By 1941, Clark Gable had appeared in eight movies with Joan Crawford, in six with both Myrna Loy and Jean Harlow, and in three opposite Norma Shearer. Harlow had died in 1937, and the others would soon be done with MGM, leaving the studio during World War II. But Gable was in full post-Rhett Butler glory, still the uncontested King of the Movies. Of the new crop of MGM leading ladies, it was Lana Turner, twenty years Gable’s junior, who would be his latest multi-picture teammate. After three years of studio grooming, Turner had recently shot to stardom earlier in 1941 in Ziegfeld Girl (opposite James Stewart) and Dr. Jekyll and Mr. Hyde (opposite Spencer Tracy). She had proved herself ready for Gable himself. They would make four mediocre films together between 1941 and 1954, and their joint success shows that sometimes genuine chemistry and potent sex appeal are enough to overcome lousy material indifferently executed.
Honky Tonk (1941) - How could MGM put Gable, their greatest asset, fresh from GWTW, into such a lackluster, routine picture? Utterly disposable, it has Gable out in Nevada, moving from con man to saloon owner to corrupt town leader, with Turner as the daughter of Frank Morgan, an ex-con man and the town’s justice of the peace. (Morgan gives the best, most honest performance, as usual.) Add Claire Trevor as, you guessed it, the whore with a heart of gold. Gable looks spiffy in his Rhett Butler suits, and petite Turner is a luscious blonde. Their sexual sizzle is the only reason to keep watching. Borrowing from the GWTW playbook, the film has Gable breaking down Turner’s door, and it even gives her some Scarlett-style morning-after bliss. Honky Tonk presents a familiar Gable, a sexy and competent new star in Turner, and a happy ending. Big hit, bad movie.

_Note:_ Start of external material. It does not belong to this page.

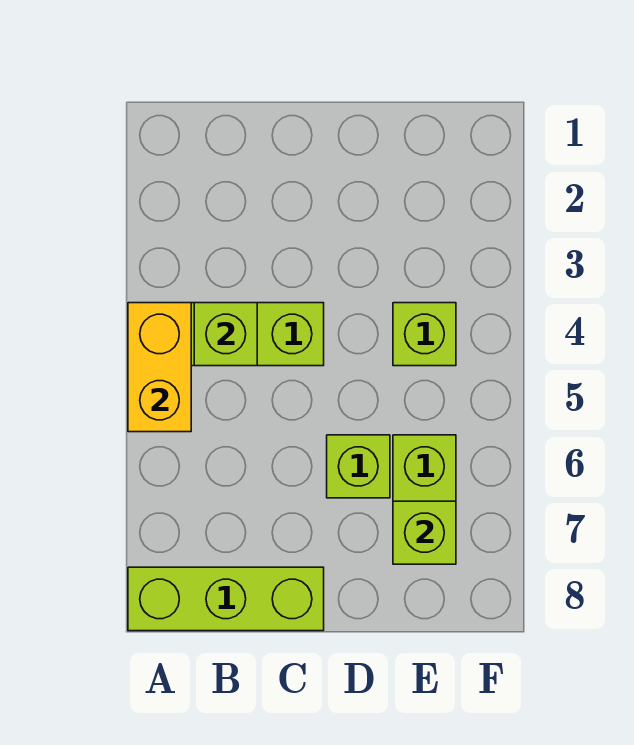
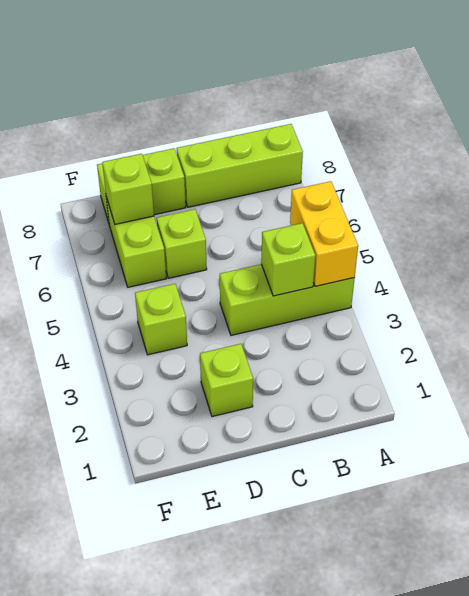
none -> lime brick D2 level 1
none -> lime brick D8:E8 level 1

Somewhere I’ll Find You (1942) – It begins in October of 1941 and goes past Pearl Harbor, but recent history is reduced to an excuse for a typical love triangle. Cynical bad-boy Gable and bland nice-guy Robert Sterling are brothers, both war correspondents, and Turner is a reporter, though she seems more comfortable as the sex kitten caught between the brothers. Imagine sending glamour-drenched Lana Turner to cover a story in Indochina! She soon goes missing, but the brothers find her bravely rescuing children. It’s MGM gloss with the slightest veneer of “importance.” Another sub-par Gable vehicle, and another hit. (His wife, Carole Lombard, died during its making.) This was his last film before leaving the screen for three years to participate in the war effort. In this movie, after hearing about Gable’s on/off romance with Turner, Patricia Dane suggestively tells him, ”I’ll take a whack at blowing out that torch.”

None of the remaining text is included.